News outlets, one after another, described how a “woman” had committed these heinous acts. The Guardian, the Mirror, the Independent and many others insisted that a woman was the perpetrator. Actual women, in response, were outraged because they knew that this was utterly untrue — Scarlet Blake is a man. At sentencing on the 26th February, he was handed a life sentence with a requirement to serve a minimum of 24 years in jail. Thankfully it appears that he will serve it in a men’s prison, which is where all men convicted of crime belong, but do not always go.
If just one man is added to these female crime statistics it will result in an 8.3 per cent increase
In this instance, a sadistic man was not just removed from the headline of a horrific murder, he was removed from the crime altogether and it was pinned on a woman by the media. It isn’t the first time this has happened and no doubt it will not be the last. The reality is that very few women murder anyone. More than 90 per cent of over 400,000 global homicides a year have a male perpetrator. Men murder a lot of people. Women rarely do. In England and Wales between April 2022 and March 2023, 202 men were convicted of murder. Only 12 women were during the same period. If just one man is added to these female crime statistics it will result in an 8.3 per cent increase. This could be used in arguments showing women are becoming more violent. Statistics matter because sex matters.
Whilst this was a crime perpetrated by a man against another man, sex segregated statistics are of great importance when we aim to stop male violence against women and girls. If we cannot say that there is a problem, and present accurate statistics on the scale of what men are doing to women, then we can’t ask politicians, the judiciary, or those in the criminal justice system, from the police to the courts, to do something to end it. We expect statistical accuracy in the recording of crime and we expect journalistic integrity in the media to go alongside it.
Women objected and loudly at this wholesale media inaccuracy. Louise Tickle, the well-respected Guardian journalist, was so incensed that she wrote to her editor Kath Viner to complain about such deliberate and offensive inaccuracy in reporting.
Language use about the sex of criminals really matters. I believe the use of inaccurate — “wrong-sex” — pronouns is problematic if it leads to this sort of inaccurate reporting. I don’t agree with the argument that honouring such pronouns is harmless, as has recently been suggested, when the reporting on a murder case like this carelessly shoves those reported fictions under the public’s nose over breakfast, and some people as a result think that women are committing hideously violent crimes. These two issues cannot, surely, be divorced from each other? Even if women themselves choose to make decisions about their own pronoun use for men who say they are women, there is still an absolute necessity that journalism strives for truth and accuracy in crime reporting.
Alongside this irresponsible news journalism, police forces have been recording male crime as committed by females if the man identifies as a woman at point of arrest. The police in question have stressed that the reporting of these statistics to the government is unaffected by the perpetrator’s gender identity choice and recorded by sex not gender. This begs the question of why the fiction is allowed at any point. The court bench rules still allow for inaccurate use of language around the sex of suspects appearing in court and rapists are still being called “she” in an environment where speaking the truth is surely a minimum requirement. These are all areas where reality is being muddied with lies, and women are the ones who suffer.

WORK TO COMPLETE:
Extend the commentary above on how the press and police record the sex of offenders, picking up after its final paragraph.

COLLECTED MATERIAL:

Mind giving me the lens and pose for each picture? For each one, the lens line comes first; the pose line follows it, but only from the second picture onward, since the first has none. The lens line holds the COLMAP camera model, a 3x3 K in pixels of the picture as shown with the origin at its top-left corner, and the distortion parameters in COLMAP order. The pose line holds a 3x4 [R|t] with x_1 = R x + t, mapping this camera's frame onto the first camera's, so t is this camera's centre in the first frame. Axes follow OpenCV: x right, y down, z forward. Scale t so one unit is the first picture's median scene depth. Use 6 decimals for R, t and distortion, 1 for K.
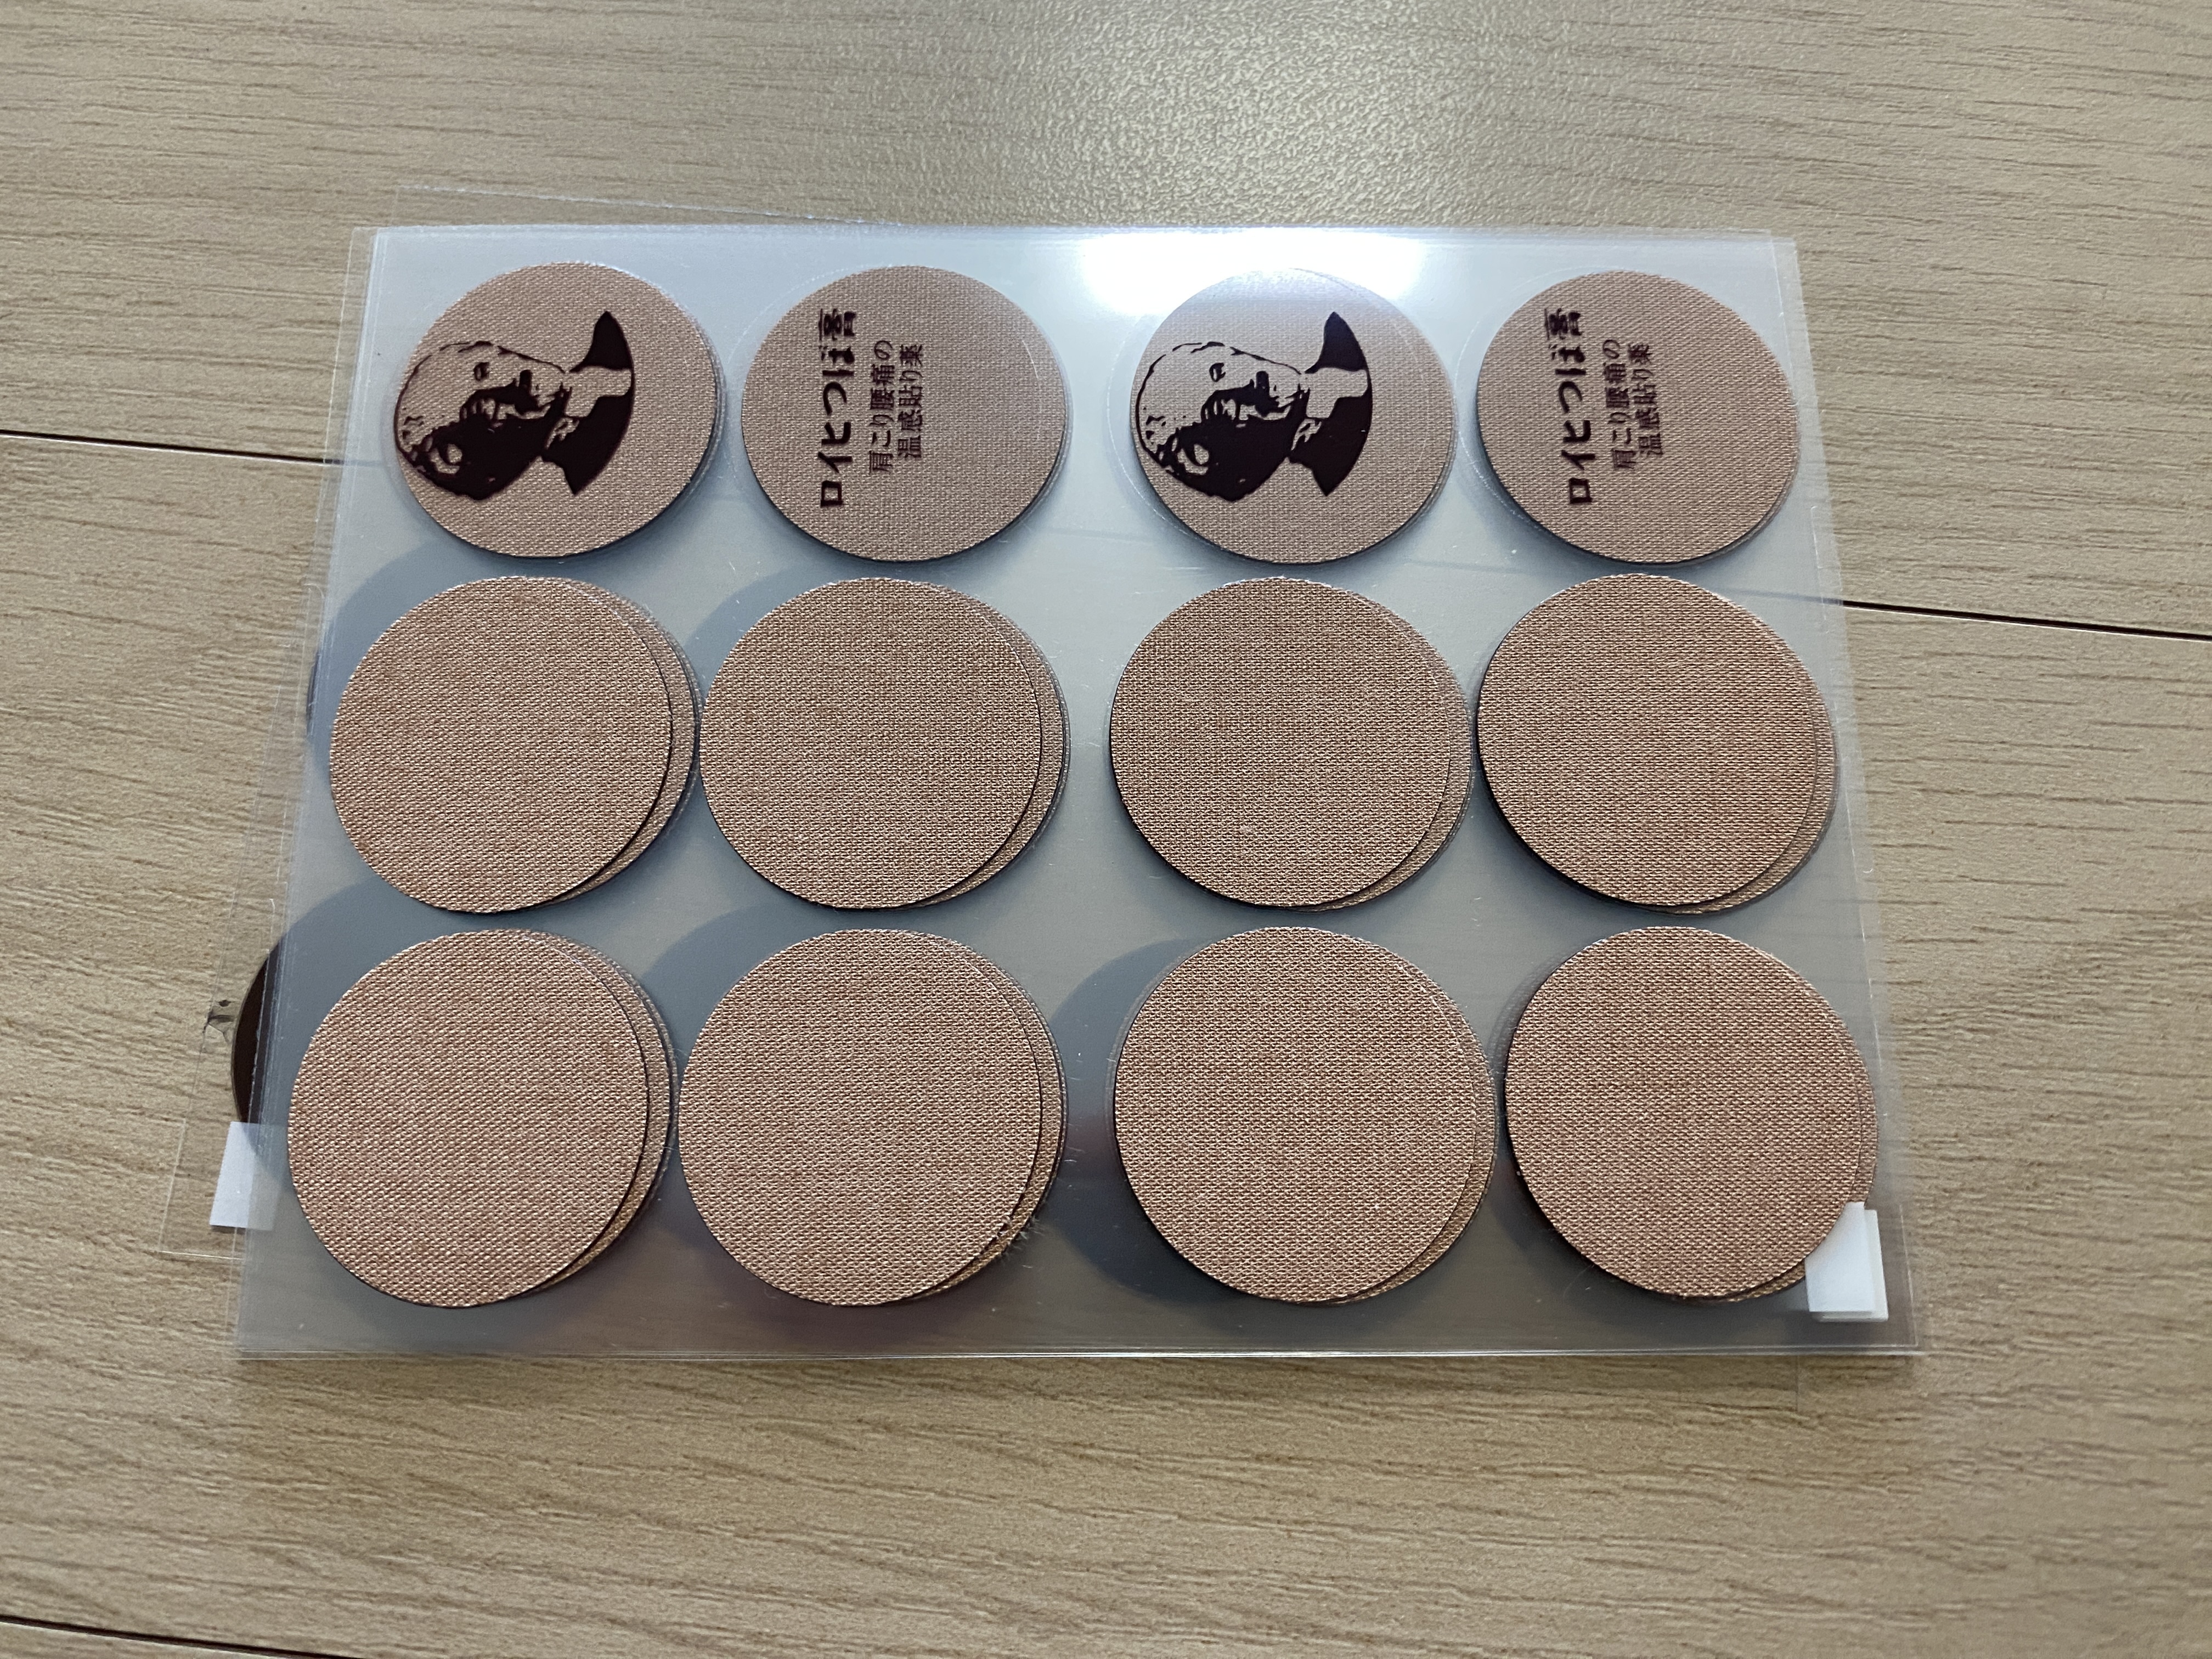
lens RADIAL K [[1623.3, 0, 1097.5], [0, 1623.3, 826.3], [0, 0, 1]] dist [0.003715, -0.048030]
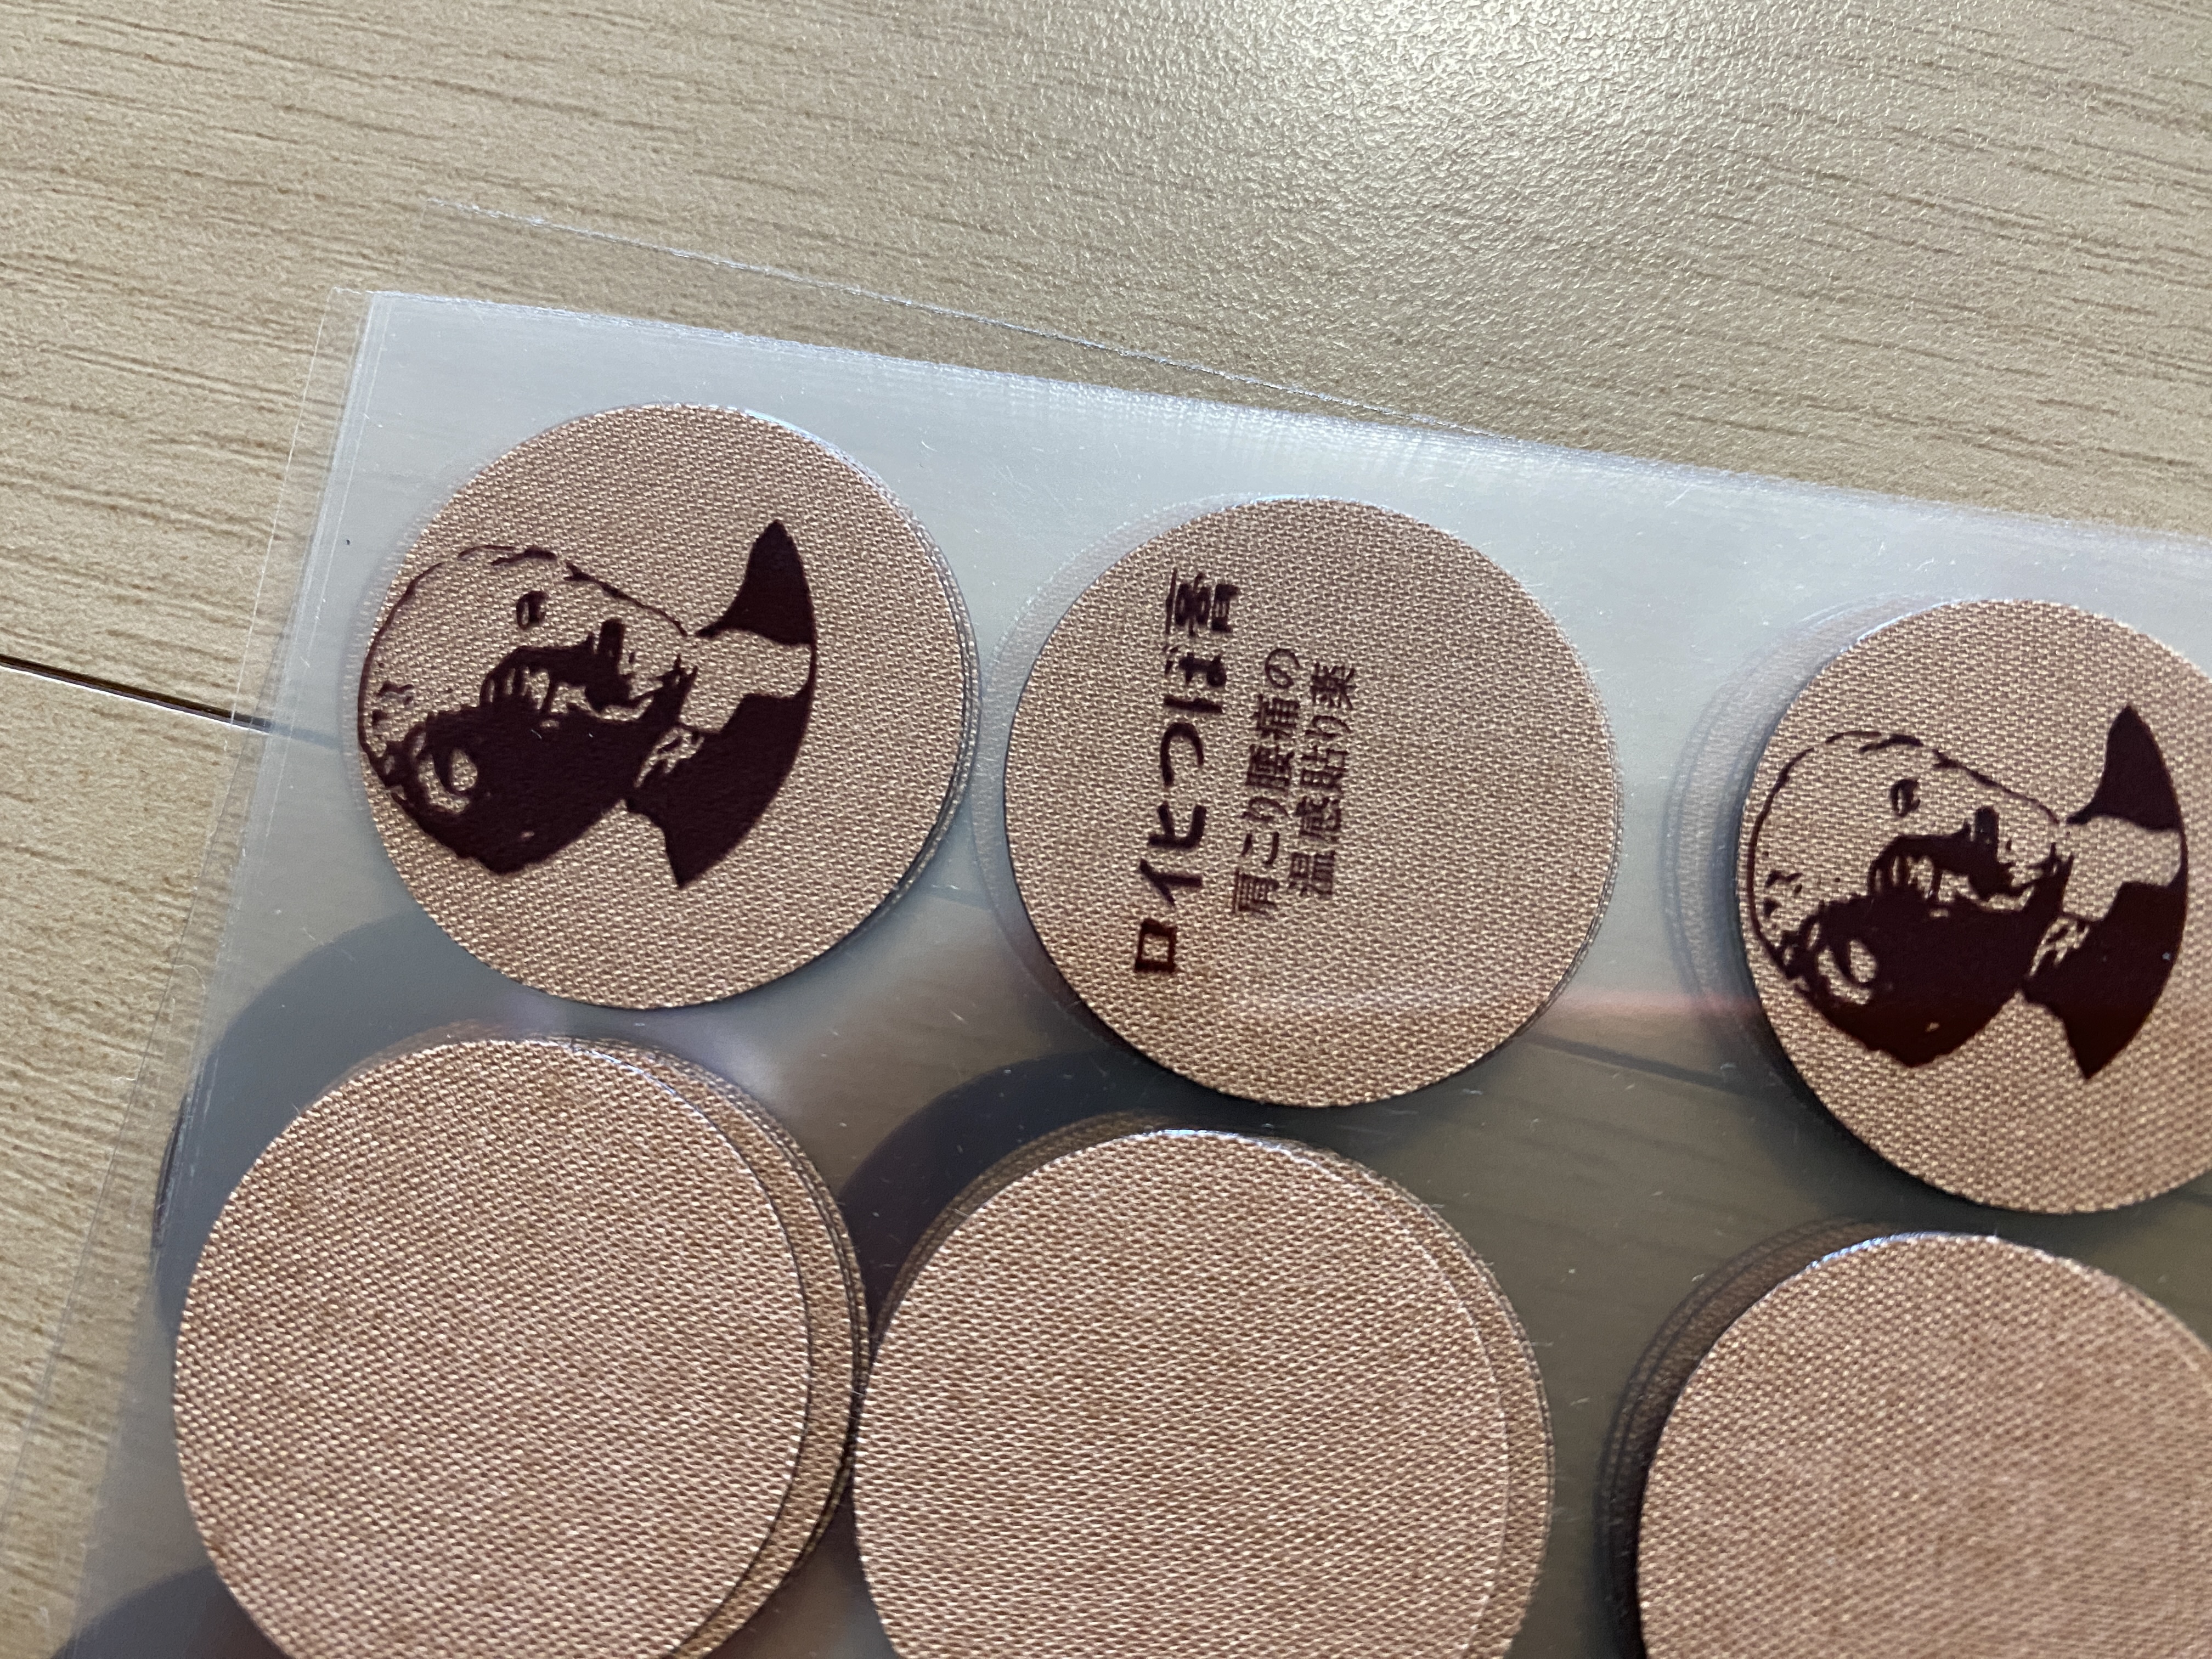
lens RADIAL K [[1623.3, 0, 1105.9], [0, 1623.3, 842.6], [0, 0, 1]] dist [0.003715, -0.048030]
pose [[0.990184, 0.138191, -0.020931, -0.171192], [-0.135754, 0.986535, 0.091213, -0.279944], [0.033254, -0.087476, 0.995611, 0.468152]]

RESULT:
Crime statistics in the UK are gathered by the Office for National Statistics, and rely upon a combination of police recorded crime data and the Crime Survey England and Wales. The CSEW is a random sampling of the public and their experience of crimes in the previous year. The data is collected according to sex, with “male” and “female” the only options available to respondents. However, since there is no category — rightly — for gender identity, it is quite possible that currently some men are choosing to declare themselves “female” and the accuracy of data is less clear. We are in a position where we have to invest a lot of trust in various organisations to deal with issues of sex and crime truthfully. This is vital to the accurate depiction of the criminal landscape of the UK.
… it is vital to women that we, and the crimes perpetrated against us by men, are depicted with robust accuracy
The ONS data, garnered from the police and CSEW, has officially stated uses including, “informing government policy making — for example, the number and location of police and identifying and tackling new and emerging crime problems”. In the public sector one of the stated uses is “to help determine the allocation of government resources to several organisations. For example, police forces might get more or less funding based on the number of crimes reported in respective police force areas and grants are given to charities based on crime statistics, such as victim support groups, and also to local governments to address deprivation”.
When huge sums of government money are distributed according to the statistical reporting of crime, it is vital to women that we, and the crimes perpetrated against us by men, are depicted with robust accuracy.
Women have been standing up for women and against male violence for many decades and still there is inadequate funding provision to keep them safe, woeful prosecution rates, disappointing sentencing, ineffective policing and political ineptness regarding women’s rights. One of our only effective weapons is accurate information about crime.
“Women do it too” is always infuriating as an attempt to minimise the disproportionate scale of men’s violence against women. If we now move to a position where crimes are perpetrated by men but reported as being perpetrated by women, either in the media or via government recording and reporting mechanisms, the task of getting those in authority to implement measures to prevent women being harmed by men becomes increasingly difficult. We need to name the problem, and the problem is men’s violence against women. The last thing we need is to name that man “woman”.